The intended flow looks like (We depict tool invocations in this context):
flowchart LR
SRC[".cu / .cpp"]
PRE_H["cc1 (host)<br/>emit pre-lowering CIR"]
PRE_70["cc1 (sm_70)<br/>emit pre-lowering CIR"]
PRE_90["cc1 (sm_90)<br/>emit pre-lowering CIR"]
COMBINE["cir-combine-bundler<br/>--combine"]
BUNDLE[("combined.cir<br/>cir.offload.container")]
UNBUNDLE["cir-combine-bundler<br/>--unbundle"]

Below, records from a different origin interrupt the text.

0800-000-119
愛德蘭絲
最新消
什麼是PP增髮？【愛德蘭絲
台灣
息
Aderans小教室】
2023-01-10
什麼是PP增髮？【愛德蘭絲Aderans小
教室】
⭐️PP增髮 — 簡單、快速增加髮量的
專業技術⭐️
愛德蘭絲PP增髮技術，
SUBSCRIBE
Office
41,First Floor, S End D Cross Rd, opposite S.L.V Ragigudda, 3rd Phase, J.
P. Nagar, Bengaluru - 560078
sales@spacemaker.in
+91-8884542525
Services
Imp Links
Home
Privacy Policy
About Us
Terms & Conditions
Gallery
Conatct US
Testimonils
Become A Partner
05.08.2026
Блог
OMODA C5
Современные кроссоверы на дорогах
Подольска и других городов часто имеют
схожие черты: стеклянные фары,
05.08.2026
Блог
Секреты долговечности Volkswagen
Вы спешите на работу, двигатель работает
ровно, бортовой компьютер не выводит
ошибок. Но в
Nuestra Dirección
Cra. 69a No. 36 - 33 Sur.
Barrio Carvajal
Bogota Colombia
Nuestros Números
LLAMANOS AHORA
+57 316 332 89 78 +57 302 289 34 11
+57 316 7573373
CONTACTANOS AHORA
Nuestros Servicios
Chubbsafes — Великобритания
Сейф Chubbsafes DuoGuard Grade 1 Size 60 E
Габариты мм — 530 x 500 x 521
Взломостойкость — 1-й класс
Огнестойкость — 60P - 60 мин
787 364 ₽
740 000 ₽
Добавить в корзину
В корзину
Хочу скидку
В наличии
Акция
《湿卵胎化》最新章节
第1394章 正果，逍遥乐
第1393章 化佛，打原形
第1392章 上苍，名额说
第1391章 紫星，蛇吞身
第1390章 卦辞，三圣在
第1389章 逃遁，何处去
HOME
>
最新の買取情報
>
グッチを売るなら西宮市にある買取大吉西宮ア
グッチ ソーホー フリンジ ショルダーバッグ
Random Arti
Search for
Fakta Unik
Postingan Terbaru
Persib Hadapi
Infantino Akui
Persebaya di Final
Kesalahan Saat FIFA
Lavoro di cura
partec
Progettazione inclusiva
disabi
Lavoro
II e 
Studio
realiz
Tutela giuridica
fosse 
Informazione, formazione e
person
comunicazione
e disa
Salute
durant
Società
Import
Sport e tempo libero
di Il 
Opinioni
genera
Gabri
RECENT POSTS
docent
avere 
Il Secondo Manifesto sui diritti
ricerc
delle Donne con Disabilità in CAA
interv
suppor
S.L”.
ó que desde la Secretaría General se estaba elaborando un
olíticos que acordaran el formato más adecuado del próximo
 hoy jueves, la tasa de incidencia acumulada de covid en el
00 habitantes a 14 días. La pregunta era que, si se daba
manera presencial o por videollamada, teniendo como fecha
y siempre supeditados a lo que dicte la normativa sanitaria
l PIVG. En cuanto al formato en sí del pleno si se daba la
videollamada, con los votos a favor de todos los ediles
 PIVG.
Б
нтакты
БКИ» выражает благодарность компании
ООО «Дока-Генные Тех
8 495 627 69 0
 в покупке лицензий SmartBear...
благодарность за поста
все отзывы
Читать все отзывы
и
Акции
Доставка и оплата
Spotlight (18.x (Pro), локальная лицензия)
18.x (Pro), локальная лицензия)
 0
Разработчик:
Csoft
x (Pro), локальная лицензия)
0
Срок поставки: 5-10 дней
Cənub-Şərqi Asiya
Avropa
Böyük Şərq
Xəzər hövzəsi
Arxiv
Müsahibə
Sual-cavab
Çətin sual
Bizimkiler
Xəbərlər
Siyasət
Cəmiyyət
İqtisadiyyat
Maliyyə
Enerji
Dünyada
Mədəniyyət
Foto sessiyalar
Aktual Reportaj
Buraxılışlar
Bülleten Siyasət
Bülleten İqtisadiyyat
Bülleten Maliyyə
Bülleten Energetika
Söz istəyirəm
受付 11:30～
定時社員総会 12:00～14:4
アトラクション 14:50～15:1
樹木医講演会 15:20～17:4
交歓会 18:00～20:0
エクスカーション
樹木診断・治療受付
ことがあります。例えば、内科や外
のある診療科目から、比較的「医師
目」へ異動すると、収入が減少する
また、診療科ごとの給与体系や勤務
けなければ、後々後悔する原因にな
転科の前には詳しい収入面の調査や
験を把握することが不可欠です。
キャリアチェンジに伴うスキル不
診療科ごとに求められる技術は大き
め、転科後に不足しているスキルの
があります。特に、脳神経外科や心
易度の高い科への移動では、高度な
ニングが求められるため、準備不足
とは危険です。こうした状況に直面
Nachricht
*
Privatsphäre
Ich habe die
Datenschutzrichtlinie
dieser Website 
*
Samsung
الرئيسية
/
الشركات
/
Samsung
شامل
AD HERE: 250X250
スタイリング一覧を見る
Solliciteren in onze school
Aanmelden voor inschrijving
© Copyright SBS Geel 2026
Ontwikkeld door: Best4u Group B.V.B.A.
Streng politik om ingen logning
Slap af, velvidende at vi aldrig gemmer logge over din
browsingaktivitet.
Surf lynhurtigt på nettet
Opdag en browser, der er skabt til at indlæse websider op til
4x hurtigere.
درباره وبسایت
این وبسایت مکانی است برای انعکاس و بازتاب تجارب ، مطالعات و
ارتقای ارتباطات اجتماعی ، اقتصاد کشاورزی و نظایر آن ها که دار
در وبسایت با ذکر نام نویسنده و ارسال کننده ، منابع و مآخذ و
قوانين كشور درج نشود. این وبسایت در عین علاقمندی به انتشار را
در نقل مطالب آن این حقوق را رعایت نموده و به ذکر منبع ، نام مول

POST_H["cc1 (host)<br/>post-lowering"]
POST_70["cc1 (sm_70)<br/>post-lowering"]
POST_90["cc1 (sm_90)<br/>post-lowering"]
OBJ["host.o"]
F70["fatbin_sm_70"]
F90["fatbin_sm_90"]
SRC --> PRE_H & PRE_70 & PRE_90
PRE_H & PRE_70 & PRE_90 --> COMBINE --> BUNDLE --> UNBUNDLE
UNBUNDLE --> POST_H --> OBJ
UNBUNDLE --> POST_70 --> F70
UNBUNDLE --> POST_90 --> F90
classDef action fill:#bbdefb,stroke:#1565c0,color:#000;
classDef artifact fill:#d1c4e9,stroke:#512da8,color:#000;
classDef tool fill:#fff9c4,stroke:#f57f17,color:#000;
class PRE_H,PRE_70,PRE_90,POST_H,POST_70,POST_90 action;
class BUNDLE,OBJ,F70,F90 artifact;
class COMBINE,UNBUNDLE tool;
Updated 2026-05-23. Bootstrapping. RFC draft depicting intended driver semantics in-progress bundler tool and new driver actions not yet committed.